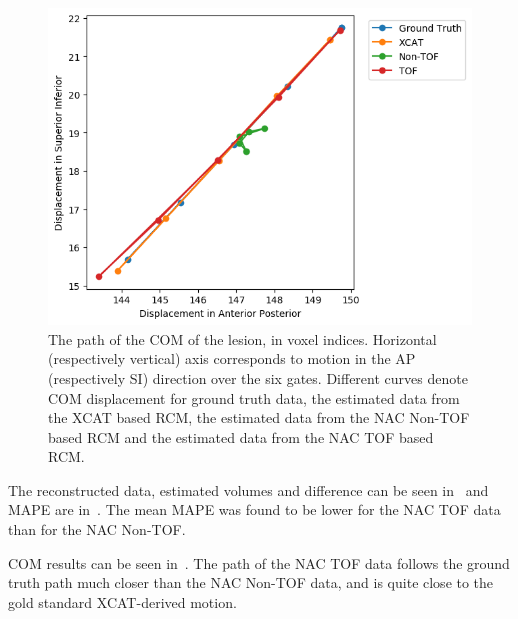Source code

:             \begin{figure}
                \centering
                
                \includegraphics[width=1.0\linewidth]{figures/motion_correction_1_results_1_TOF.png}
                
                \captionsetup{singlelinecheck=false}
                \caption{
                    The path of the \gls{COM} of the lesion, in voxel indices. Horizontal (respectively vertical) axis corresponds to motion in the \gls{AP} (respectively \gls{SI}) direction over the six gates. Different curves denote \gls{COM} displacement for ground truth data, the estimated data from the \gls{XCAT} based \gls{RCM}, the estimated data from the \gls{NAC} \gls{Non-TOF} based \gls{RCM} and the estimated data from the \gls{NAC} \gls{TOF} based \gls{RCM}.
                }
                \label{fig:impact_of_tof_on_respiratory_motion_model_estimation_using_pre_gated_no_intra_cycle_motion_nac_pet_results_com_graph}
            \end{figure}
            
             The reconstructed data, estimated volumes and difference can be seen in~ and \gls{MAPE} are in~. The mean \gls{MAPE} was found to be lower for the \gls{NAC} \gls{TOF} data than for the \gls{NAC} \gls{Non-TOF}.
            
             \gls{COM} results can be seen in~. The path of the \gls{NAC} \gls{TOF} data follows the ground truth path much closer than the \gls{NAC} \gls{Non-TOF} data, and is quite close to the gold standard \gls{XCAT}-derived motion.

+ + + + +

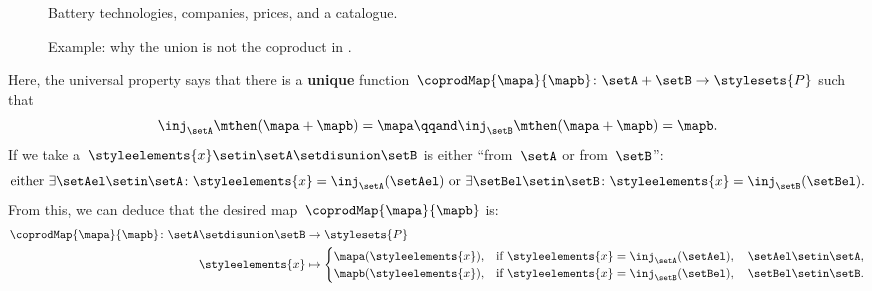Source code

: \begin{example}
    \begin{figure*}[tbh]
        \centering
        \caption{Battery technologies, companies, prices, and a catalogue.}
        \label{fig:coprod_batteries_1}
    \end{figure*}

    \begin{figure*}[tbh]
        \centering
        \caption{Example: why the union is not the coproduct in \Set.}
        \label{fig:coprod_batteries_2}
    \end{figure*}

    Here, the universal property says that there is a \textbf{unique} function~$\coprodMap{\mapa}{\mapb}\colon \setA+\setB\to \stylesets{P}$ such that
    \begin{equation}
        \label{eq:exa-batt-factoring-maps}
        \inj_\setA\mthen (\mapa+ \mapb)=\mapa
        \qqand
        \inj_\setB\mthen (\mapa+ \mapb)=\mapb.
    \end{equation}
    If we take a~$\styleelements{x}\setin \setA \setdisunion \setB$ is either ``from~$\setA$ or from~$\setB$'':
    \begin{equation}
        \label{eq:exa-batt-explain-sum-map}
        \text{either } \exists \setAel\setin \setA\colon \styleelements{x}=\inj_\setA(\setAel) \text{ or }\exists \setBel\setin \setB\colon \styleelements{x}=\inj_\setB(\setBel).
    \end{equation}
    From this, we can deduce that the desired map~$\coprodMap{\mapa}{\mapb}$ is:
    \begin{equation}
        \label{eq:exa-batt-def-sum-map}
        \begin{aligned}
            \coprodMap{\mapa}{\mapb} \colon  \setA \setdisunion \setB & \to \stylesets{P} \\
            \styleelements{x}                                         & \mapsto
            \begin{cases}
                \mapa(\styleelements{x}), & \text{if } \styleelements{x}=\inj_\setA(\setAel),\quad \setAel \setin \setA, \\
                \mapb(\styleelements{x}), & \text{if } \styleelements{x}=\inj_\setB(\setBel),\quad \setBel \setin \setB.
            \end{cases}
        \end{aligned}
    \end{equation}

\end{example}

+ + + + +

_Task to carry out:_
Your reply is one number: how many lines of the records above contain the word "mthen".

_Exercise response:_
2